A decline in productivity has affected Britain’s economy over the past six years, which has seen the efficiency of its workforce fall to a 20 year low against other leading economies.

KCP’s latest Growth Panel survey, which polled 100 businesses, revealed that the average British SME is operating at 72 per cent of their optimum performance.

Nearly a third believe that staff are not maximising the resources given to them, while a quarter suggested that being a smaller business limits funds available to invest in the newest equipment or technologies.

Of the 55 per cent of SMEs that believe their business lacks sufficient highly skilled professionals, half will be looking at increasing spending on training.

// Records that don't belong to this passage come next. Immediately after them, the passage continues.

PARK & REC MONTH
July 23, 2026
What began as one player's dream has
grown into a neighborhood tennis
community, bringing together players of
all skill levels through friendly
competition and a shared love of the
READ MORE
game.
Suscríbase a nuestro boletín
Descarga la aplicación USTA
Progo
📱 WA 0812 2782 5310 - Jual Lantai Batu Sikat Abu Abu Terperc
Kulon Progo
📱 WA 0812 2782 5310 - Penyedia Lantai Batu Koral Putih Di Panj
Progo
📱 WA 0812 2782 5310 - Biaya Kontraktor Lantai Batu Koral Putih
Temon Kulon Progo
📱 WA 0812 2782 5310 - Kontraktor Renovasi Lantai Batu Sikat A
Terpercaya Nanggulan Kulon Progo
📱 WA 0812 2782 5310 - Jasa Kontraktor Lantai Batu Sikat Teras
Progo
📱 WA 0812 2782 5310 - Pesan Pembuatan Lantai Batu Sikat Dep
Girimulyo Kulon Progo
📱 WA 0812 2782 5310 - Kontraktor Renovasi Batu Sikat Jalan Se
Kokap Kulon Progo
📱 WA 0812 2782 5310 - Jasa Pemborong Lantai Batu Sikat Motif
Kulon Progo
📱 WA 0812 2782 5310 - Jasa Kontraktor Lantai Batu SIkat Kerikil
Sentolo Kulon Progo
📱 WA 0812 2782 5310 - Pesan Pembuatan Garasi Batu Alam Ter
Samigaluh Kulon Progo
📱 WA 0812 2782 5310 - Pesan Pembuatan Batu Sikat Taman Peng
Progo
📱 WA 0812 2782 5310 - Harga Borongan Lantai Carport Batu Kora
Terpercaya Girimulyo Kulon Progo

Other businesses plan to implement a more efficient and specialised recruitment system, with 25 per cent interested specifically in a graduate scheme.

Interestingly, half of respondents identified Germany as the nation for the UK to emulate in terms of efficiency and productivity.

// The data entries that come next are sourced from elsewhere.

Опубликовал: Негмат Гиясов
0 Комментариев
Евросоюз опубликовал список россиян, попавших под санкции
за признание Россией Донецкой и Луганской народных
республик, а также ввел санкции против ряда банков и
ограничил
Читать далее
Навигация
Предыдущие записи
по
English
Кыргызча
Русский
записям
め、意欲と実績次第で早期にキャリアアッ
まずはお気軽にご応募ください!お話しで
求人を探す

The US, China and Sweden are also seen as aspirational economies for British business, with only 25 per cent believing that UK SMEs are among the world’s best for productivity.

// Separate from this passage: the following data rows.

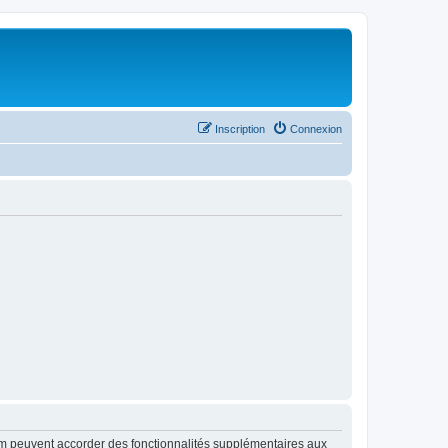
Inscription
Connexion
rum peuvent accorder des fonctionnalités supplémentaires aux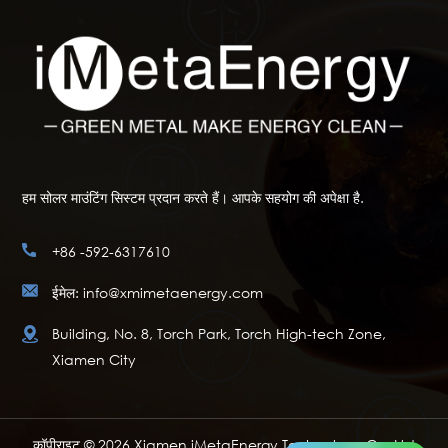
हम सोलर माउंटिंग सिस्टम प्रदान करते हैं। आपके सहयोग की अपेक्षा है.
+86 -592-6317610
ईमेल: info@xmimetaenergy.com
Building, No. 8, Torch Park, Torch High-tech Zone,
Xiamen City
कॉपीराइट © 2026 Xiamen iMetaEnergy Technology Co.,Ltd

Peter Armitage, investment partner of Key Capital Partners, said:

 “Economic recovery and growing confidence is enabling British SMEs to shift their focus from survival and look towards sustainable growth.

“However, the scale of growth continues to be hampered by poor performance in terms of productivity, with recent ONS statistics putting output per hour worked in the UK 21 per cent lower than the average for the G7.

With productivity critical to growth, it is important, and encouraging, to see businesses looking for ways to optimise efficiency.”

One of the companies surveyed was West Midlands-based MiGlass, one of the largest independent glass processors in Europe.

Alan Taylor, managing director at MiGlass, said:

 “MiGlass has consistently invested in people and high tech machinery throughout the last few years and has managed to maintain reasonable growth.

“However, we are now looking to significantly increase our training budgets and are exploring options to launch an apprentice scheme. This focus on service levels and efficiencies will ensure growth is sustainable and profitable.”